Hey, it’s Camille again, I’m back to explain to you why I’ve been so quiet these past few weeks.
Mid october, Gaëlle had a few eggs left in her incubator and I had broody hens at home but no eggs…we decided to put the eggs under my hens and the little miracle happened, I soon welcomed adorable baby chicks into the world.
If you are following us, you’ve probably noticed how important these little guys were to us, we were really looking forward to seeing them grow…Unfortunately, things didn’t go as planned 🙁
A month ago, I had ‘tucked’ my chickens in for the night, kissed one of my favorite chicks and went home, a few meters away from the coop.
My chicken coop is built in an old shed with stone walls and everything inside is homemade to fit our chicken’s needs.
However, there’s one thing I’ve neglected all these years.
Between the walls and the roof are some very small holes.
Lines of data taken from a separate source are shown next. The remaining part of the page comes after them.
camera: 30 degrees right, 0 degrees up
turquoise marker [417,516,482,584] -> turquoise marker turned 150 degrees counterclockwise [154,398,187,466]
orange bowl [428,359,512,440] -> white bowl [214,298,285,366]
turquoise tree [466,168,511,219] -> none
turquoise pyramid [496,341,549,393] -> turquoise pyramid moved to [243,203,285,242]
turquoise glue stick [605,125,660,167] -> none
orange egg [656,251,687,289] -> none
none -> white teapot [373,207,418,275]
I never thought they’d be big enough for any predator to come through but that very night, an intruder managed to get in…
The next morning, my 4 year-old son left the house to open the coop in order for our chickens to spend a nice day out. He came running back to the kitchen shouting :
‘Maman, Lynda’s dead, come quick !’
I’ll never forget what I saw. There they were, my lovely little chickens, my friends, laying on the ground, either beheaded or bled to death.
I lost all my best hens, the great and friendly ones I talked to you about in the last articles, GONE.
What a shock…I immediately searched for the chicks, hoping to find survivors but I quickly understood that I was losing my time.
This bloody and violent attack was led by several individuals, it’s impossible for 1 animal to eat all 12 chicks in one go. I carefully checked their injuries and I had to face the obvious, my pet chickens had been killed by polecats.
The predator had to enter by a small hole, polecats (wild ferrets) can sneak in a tiny hole.
They usually eat small prey (the chicks for example) and behead their victims. If there are many of them them drain their blood through two small holes in the neck, like vampires…
I wasn’t careful enough, after keeping chickens safe for 4 years in this coop I had lowered my guard down too much 🙁
I have a few lucky survivors, including my wonderful rooster Alma but they’re all very traumatised and still don’t want to sleep in this place. I lock them up tight every night and hope this nightmare is over for now.
Hope & future
My husband has promised to build me a secured, predator-proof chicken coop in january, until then, I’m very careful.
I treasure the surviving ones and hope spring and its sunny days will bring me little fluffy balls of joy.
This tragic story devastated me and I was unable to talk about chickens for a long while, I’m now back and happy to translate Gaëlle’s articles again.
I want to thank her for her support during these difficult times, we really need a friend in those terrible moments.
I dedicate this article to my dearest : Lynda, Scarlett, Abby, Birdy, Cosette, Pearl, Peanut, Blacky, Jazzy, Jwayi, Janka, Jalma, Jahpi and the other little ones that didn’t have a name yet.